I looked down at my French fries. They didn’t make me smile.
“You want to go back to my place when we’re done here?” I looked up at Ron, and he winked at me. He had his smexy-face on, the one where he tried to charm me into making out with him on his couch.
“I’m still thirsty,” I lifted my empty cup and raised my eyebrows. Ron waived down a waitress and got me another Coke.
I found myself looking at the old lady again. I couldn’t get over how happy she looked. She caught me watching her. I snapped my head down to my plate and chewed on my lip.
“That orf is staring at you,” Ron muttered. “What’s her problem?”
I shrugged. “Maybe she thought I was watching her.”
“I was looking out the window behind her.”
I mentally kicked myself. I did it again, I thought to myself. Why can’t I ever tell the honest truth to him? It was like our dating relationship was a game of who could out-smart or out-kiss or out-manipulate the other to get what we wanted. It was a fun game… but it wasn’t fulfilling. I still felt like I was looking for something.
I looked at the lady. Our eyes locked for a split second. I knew beyond a shadow of a doubt that she told her husband the truth, and that the only thing they ever did to out-do each other was out-love each other.
And it hit me like a rock: I wanted to be peaceful and loved and happy like her.

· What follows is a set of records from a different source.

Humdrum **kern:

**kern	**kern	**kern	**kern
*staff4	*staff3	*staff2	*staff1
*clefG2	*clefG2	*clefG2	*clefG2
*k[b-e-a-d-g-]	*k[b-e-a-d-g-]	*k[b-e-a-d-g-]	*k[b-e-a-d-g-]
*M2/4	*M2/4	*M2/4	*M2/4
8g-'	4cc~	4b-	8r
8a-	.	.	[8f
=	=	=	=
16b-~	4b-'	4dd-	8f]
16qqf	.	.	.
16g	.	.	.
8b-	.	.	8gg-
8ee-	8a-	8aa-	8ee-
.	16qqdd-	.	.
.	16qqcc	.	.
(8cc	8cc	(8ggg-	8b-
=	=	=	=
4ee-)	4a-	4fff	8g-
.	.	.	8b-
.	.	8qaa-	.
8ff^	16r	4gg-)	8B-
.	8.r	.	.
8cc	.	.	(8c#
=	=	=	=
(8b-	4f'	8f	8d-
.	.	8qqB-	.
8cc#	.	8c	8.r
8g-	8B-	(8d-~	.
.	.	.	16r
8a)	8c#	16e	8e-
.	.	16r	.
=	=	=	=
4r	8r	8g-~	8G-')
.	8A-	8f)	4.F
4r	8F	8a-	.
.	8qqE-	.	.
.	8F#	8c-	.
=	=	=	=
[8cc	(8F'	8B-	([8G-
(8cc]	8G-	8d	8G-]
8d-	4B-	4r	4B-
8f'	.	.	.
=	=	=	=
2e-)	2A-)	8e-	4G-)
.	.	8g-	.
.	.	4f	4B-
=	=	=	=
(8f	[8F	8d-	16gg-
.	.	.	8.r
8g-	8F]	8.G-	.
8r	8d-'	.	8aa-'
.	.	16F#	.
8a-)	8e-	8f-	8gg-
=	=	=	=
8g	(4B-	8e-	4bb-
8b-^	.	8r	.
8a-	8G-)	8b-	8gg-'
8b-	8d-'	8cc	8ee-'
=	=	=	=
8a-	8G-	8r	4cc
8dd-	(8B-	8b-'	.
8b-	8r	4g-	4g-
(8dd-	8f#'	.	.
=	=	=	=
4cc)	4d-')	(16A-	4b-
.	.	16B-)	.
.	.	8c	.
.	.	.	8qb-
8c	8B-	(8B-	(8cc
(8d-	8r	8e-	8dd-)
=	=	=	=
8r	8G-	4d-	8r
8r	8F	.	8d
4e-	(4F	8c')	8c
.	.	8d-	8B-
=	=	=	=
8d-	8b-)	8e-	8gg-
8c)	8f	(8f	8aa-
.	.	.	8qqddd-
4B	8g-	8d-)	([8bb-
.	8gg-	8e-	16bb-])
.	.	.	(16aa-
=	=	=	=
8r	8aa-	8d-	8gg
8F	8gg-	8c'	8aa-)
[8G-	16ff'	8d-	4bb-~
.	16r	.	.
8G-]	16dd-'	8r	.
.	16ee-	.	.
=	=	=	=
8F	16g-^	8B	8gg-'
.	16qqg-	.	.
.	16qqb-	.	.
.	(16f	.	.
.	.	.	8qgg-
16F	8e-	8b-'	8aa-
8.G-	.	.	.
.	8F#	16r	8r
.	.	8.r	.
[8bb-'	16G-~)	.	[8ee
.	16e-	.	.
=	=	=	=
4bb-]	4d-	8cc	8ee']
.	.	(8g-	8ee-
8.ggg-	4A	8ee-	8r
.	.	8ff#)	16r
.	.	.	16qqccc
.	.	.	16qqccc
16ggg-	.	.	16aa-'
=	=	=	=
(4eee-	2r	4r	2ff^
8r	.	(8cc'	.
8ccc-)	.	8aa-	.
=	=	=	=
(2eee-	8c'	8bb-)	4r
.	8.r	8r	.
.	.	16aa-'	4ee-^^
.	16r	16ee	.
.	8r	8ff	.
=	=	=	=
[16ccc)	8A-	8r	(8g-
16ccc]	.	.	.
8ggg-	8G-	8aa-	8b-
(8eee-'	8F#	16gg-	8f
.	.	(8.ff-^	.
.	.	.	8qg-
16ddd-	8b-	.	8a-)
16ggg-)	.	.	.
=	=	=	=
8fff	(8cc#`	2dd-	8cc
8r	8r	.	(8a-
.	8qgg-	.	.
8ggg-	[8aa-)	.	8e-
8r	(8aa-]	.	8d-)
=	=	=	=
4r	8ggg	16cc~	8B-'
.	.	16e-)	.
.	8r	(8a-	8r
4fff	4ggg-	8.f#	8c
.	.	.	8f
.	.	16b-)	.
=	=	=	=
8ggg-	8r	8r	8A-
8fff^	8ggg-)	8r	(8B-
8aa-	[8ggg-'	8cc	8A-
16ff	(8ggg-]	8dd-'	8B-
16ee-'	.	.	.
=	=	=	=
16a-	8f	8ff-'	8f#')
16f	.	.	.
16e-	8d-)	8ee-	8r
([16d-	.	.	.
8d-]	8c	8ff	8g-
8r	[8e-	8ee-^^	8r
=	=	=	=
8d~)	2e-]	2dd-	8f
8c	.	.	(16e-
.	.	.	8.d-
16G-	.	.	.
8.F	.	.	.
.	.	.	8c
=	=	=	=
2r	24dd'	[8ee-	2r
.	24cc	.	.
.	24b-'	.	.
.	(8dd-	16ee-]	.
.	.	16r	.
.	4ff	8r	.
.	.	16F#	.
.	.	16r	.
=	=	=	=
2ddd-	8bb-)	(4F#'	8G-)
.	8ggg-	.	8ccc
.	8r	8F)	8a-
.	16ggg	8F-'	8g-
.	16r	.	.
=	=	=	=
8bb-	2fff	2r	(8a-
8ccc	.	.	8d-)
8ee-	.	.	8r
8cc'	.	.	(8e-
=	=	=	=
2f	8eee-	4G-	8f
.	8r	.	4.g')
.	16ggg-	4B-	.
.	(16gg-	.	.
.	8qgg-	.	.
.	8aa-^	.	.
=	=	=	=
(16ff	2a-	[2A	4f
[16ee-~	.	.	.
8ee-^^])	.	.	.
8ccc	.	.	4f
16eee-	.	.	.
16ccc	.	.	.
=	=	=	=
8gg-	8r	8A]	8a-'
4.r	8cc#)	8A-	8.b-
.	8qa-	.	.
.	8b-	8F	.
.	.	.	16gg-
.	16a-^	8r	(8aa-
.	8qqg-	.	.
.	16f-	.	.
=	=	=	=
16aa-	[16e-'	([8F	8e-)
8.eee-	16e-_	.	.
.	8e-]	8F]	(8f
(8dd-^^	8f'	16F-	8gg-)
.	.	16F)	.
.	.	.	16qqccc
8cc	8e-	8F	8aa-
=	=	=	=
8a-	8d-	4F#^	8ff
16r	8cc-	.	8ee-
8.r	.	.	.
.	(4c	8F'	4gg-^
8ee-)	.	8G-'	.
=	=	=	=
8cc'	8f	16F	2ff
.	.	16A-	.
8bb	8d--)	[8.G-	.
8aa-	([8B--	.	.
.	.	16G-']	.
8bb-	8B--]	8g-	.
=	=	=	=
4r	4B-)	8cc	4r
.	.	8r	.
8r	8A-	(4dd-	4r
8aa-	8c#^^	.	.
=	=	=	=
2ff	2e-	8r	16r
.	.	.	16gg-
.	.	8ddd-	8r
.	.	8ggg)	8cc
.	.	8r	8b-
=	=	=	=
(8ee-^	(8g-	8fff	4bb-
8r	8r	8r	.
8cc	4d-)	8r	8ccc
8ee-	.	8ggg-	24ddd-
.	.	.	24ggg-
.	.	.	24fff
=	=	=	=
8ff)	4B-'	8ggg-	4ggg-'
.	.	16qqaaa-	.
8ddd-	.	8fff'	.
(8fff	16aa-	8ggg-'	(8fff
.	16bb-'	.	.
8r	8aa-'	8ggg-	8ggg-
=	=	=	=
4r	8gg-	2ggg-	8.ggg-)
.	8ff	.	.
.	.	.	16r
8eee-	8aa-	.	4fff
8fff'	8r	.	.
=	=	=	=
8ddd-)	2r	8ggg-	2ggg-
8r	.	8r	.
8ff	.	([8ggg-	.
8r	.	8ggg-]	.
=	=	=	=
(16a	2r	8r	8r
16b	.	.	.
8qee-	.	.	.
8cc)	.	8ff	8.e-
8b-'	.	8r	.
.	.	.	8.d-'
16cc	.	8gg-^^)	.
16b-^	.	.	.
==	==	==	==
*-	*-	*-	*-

And I wanted it so damn bad.
“How’s your Coke?”
I took another sip. “It’s… Coke-ey.”
Ron rolled his eyes impatiently.
“Ron… I’m tired, okay?”
He gave me a dry look. “So am I.” I knew what he meant: I’m tired of you putting this off, are you going to put out or not?
I ate a French fry. The blank face I wore seemed to mock me.
The lady looked at her husband. They’d stopped eating for a second; they were talking and laughing about something. It felt oddly familiar, and it took me a moment to place it. I’d seen it all over the place for almost my whole life, though generally it was teenagers or young couples in their twenties, not eighty-five year old old retired farts.
I wondered if they still kissed.
That’s so random, Jessie, I told myself. But my dad always said, ‘when the kissing stops, so does the fun!’
Ron stood up and offered his hand. He was trying to be charming. “What can I do for you today Jess?”
I stood up and took a deep breath. “Look,” I motioned with my head to the old people. He looked and looked back at me.
“I want that.”
His face twisted up in a confused slightly disgusted look.
I shrugged. “That’s the truth,” I said.
“C’mon, let’s get out of here.” He took my purse for me and put one hand on the small of my back and guided me out of the restaurant.
Yeah, I told myself, I want out of here.